Y digo que profesáis inextinguido culto á esta vuestra legendaria madre patria, porque así lo he visto y comprobado oyendo, ora á ilustres, ora á modestos iraelistas; ya navegando por el Danubio, ya mercando en las tiendas de Belgrado, en Servia; ya visitando las sinagogas y escuelas de Bucarest, en Rumania; ya estudiando los hospitales y colegios de Medicina que se reflejan en las aguas vivas del Bósforo y Cuerno de Oro, en Turquía; ya recibiendo sentidas y afectuosas cartas y comunicaciones de hebreos, que desde contrapuestos lugares expresan su culto à este viejo solar castellano, también como vosotros dolorido y castigado por el infortunio.
Salud, brillante juventud israelista española de Viena; yo te saludo, alabo tus esfuerzos por regenerar la lengua de tus mayores, y deseo que se vean coronados por el éxito.
Sí, yo te saludo en mi nombre y en el de muchos millones de españoles, que sentirán espasmos de agradecimiento al saber que hay en luengas tierras muchedumbres honradas, cultas y laboriosas que se llaman españolas y que ensalzan todavía las bellezas de su idioma y las atracciones de su perdida patria, después de cuatro siglos de destierro, con letanía de frases amorosas y tiernas; cuando para contraste tiene ésta en su seno hijos desnaturalizados que à uno y á otra maltratan y ofenden, y os pido fervientemente que perduréis en tan sublimes sentimientos.
No reneguéis jamás de esta hermosa habla española, y defendedla contra las invasiones de otras lenguas. Muchos pueblos adelantados y cultos, donde la madre patria consumió sus seculares riquezas y energías, la emplean y la difunden; ninguna otra habla le aventaja en bellezas y recursos fonéticos.
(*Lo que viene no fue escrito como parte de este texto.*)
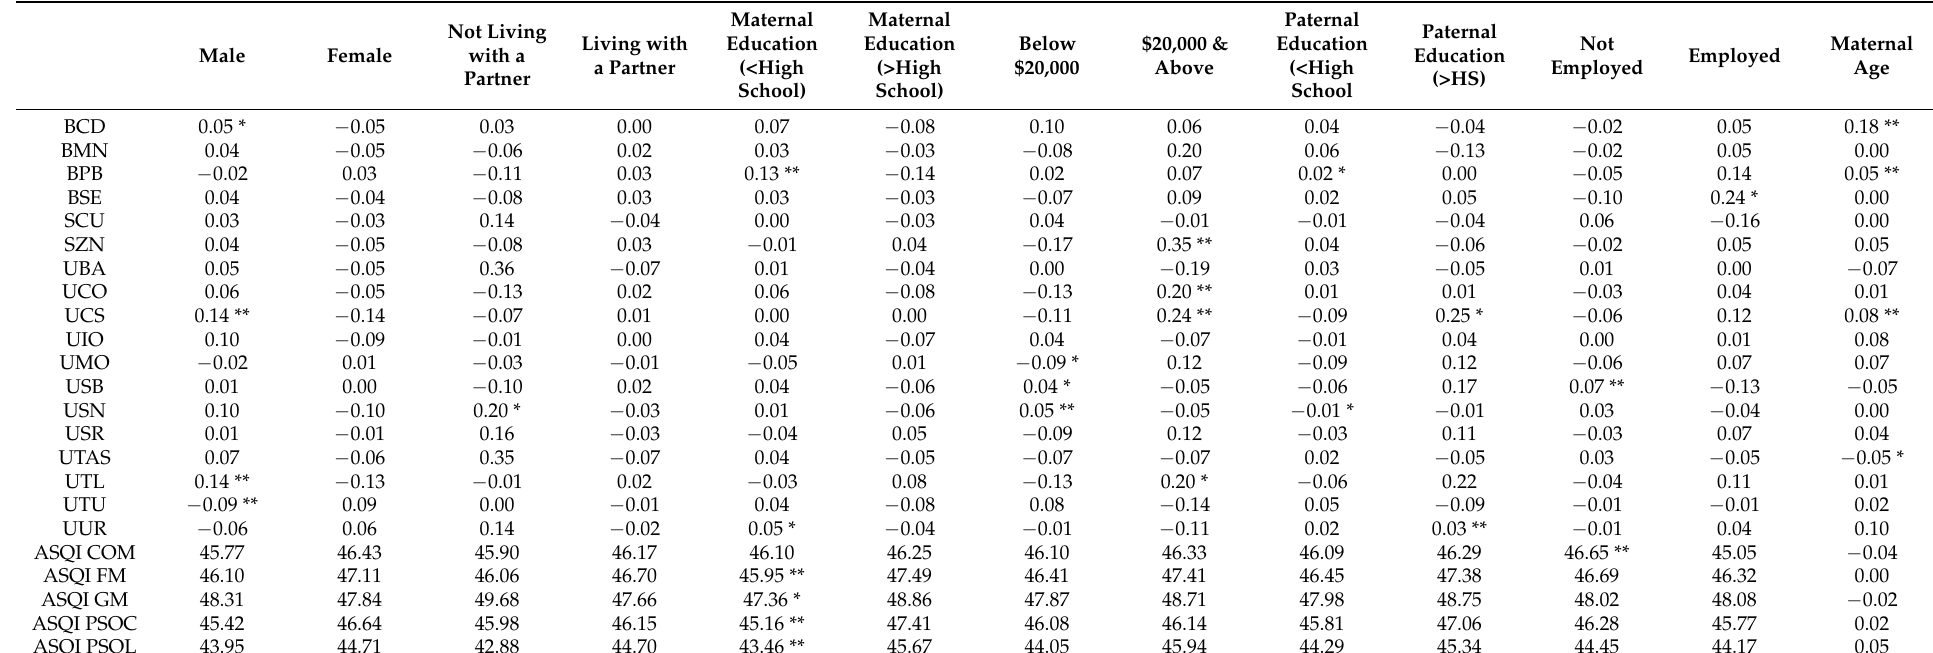
Table 5. Relationships of biospecimen and ASQ:I domain scores to demographic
Como diría nuestro gran Castelar, quien fué verbo divino de sus grandilocuencias posibles, es la creación por excelencia del ingenio español, y ninguna otra lengua se muestra tan cesárea por sus varias y entrelazadas raíces, por sus múltiples y acordes sonidos, por sus musicales onomatopeyas, por sus dulzuras melódicas y sus atronadoras energías, por sus énfasis sobrenaturales y su picaresca familiaridad, por su bien proporcionada distribución de vocales y consonantes, que tanto la diferencian, así de la dureza del alemán como de la melopea del italiano, y por aquel exquisito aroma que en ella han dejado el celta y el germano, el griego y el latino, el árabe y el hebreo..., todos los cuales la han adornado con sus alicatados, esmaltes y guirnaldas, con sus sonoridades y matices, con su léxico riquísimo y genial, haciendo, en fin, de ella ese medio de expresión con el cual dicen vuestros poetas y prosistas, en hiperbólicas intuiciones, que Dios habla á sus ángeles.
¿Queréis conocerla bien? Yo os prometo enviaros muy pronto, para vuestra biblioteca, muchos libros españoles modernos, que os dedicarán seguramente sus autores, en parte, y que os servirán para esas lecturas y enseñanzas, con las cuales aspiráis á regenerar vuestro impuro lenguaje ladino. Con él os enviará un abrazo y un saludo desde esta vieja madre patria vuestro afectísimo
Senador por la Universidad de Salamanca.
Esta carta la leyó en Viena el joven Dr. D. Angel Pulido, mi hijo, la noche del 23 de Febrero, ante los socios para quienes fué escrita, produciendo grande entusiasmo. Se acordó contestarla á nombre de la Sociedad y en términos publicables.
Cumpliendo lo que en ella prometo, he comenzado á reunir libros de distinguidos escritores españoles, quienes, ya espontáneamente, ya á petición mía, los envían cortésmente dedicados. Contando con el concurso del Ministerio de Estado, que no ha de faltarme para este servicio, pues así me lo ha prometido el actual ministro señor Rodríguez San Pedro, haré el envío dentro de algunos días.
Hasta hoy en que escribo estas líneas, me han favorecido con envío de obras suyas los señores: D.ᵃ Emilia Pardo Bazán, D. Juan Valera, D. José Echegaray, D. Benito Pérez Galdós, D. Joaquín Dicenta, D. Ramón Menéndez Pidal, D. F. Navarro Ledesma, D. Alfonso Pérez Nieva, D. Carlos Groizard, D. Manuel Tolosa Latour, D. Nicasio Mariscal, D. Ezequiel Solana, D. Armando Palacio Valdés, D. José Rodríguez Carracido, D. Eduardo Lozano y su señora esposa D.ᵃ Luciana Casilda, D. Eusebio Blasco, D. Felipe Pérez y González y D. Rafael Altamira.